Begin reducing volume 14 days out. Drop weekly mileage to roughly 70% in week two before race week, then to 40-50% in race week itself. Keep intensity in short, sharp doses, like 3x1 km at goal pace on the Tuesday before. The taper protects your legs without losing fitness, which is exactly what a heritage ultra in Hampi rewards on race morning.

What should I eat the night before the race in Hampi?

Pick a clean, familiar carb-heavy meal: rice with dal and a mild sabzi, or roti with paneer if you tolerate dairy. Avoid raw salads, untested street food, and very oily curries. Eat by 8 PM, finish hydration by 9 PM, and resist the urge to over-eat. The big carb load belongs at lunch on Saturday, not at dinner.

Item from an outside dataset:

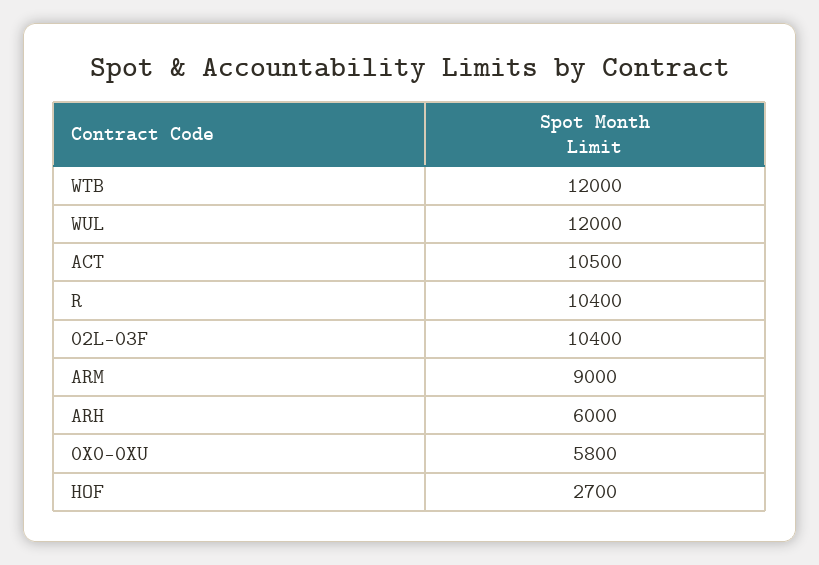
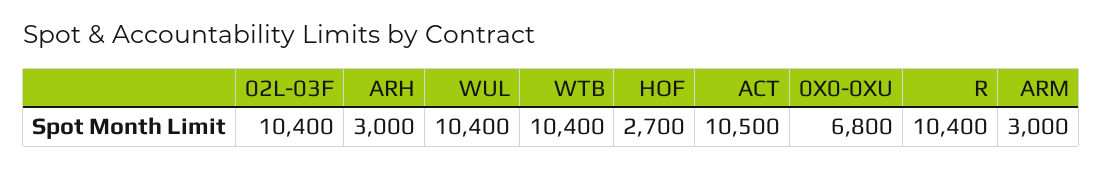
WTB: 12000 -> 10400
WUL: 12000 -> 10400
ARM: 9000 -> 3000
ARH: 6000 -> 3000
0X0-0XU: 5800 -> 6800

How do I handle Hampi's heat during the ultra?

Expect cool starts and warm mid-mornings even in December. Wear light colours, run with a cap, and douse your head at every aid station once temperatures climb. Use electrolyte tabs from km 10 onward, not from km 0. The detailed protocol lives in our running in Indian heat guide. Treat shade patches as recovery zones and ease pace through exposed boulder country.

Which shoes are best for Red Stone Ultra?

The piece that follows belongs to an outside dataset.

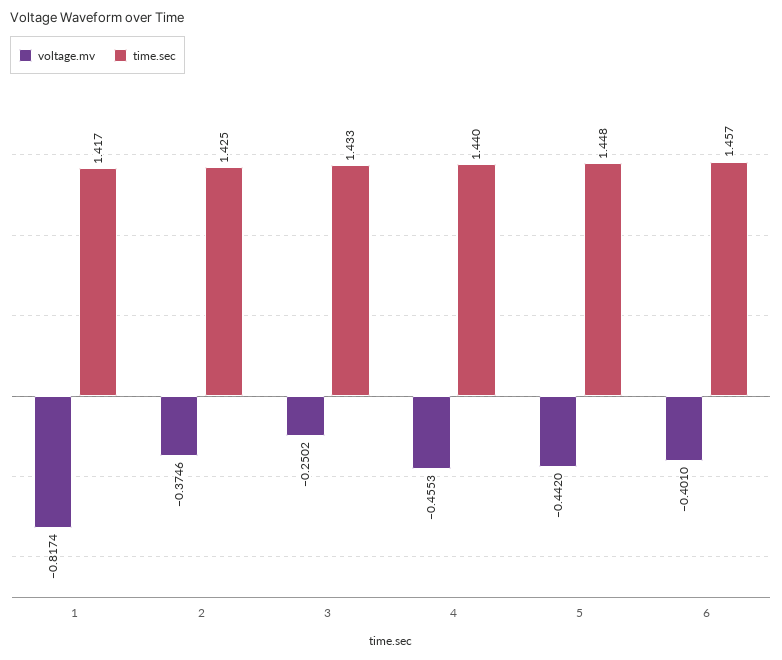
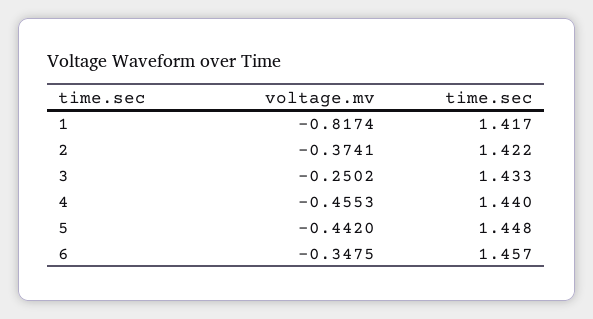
voltage.mv, 2: -0.3746 -> -0.3741
time.sec, 2: 1.425 -> 1.422
voltage.mv, 6: -0.401 -> -0.3475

Use the shoes you've trained the longest in, with at least 100 km on them and no more than 600 km. Mixed-terrain shoes work well here because the course blends paved sections with rocky paths near the ruins. Never debut a new model on race day. If your training was mostly road, stick with road shoes and accept slightly slower footing on the rocky patches.

What aid station nutrition can I expect?

Indian ultras typically stock water, electrolyte drink, fruit (bananas, oranges, watermelon), biscuits, boiled potatoes with salt, and occasionally peanut chikki or namkeen. Carry your own gels if your gut is trained on them, since stocked options can vary. Treat aid stations as full stops in the first half and as quick top-ups in the back half. Eat early, eat often, eat small.

Where do I park and stay for race weekend?

Hospet is the standard base for Hampi races, with Hampi Bazaar and Kamalapur as quieter alternatives close to the heritage zone. Book early because December is peak tourist season. Plan to be at the start venue 40 minutes before flag-off. If you're driving, arrive even earlier; parking near the start gets congested as the wave builds.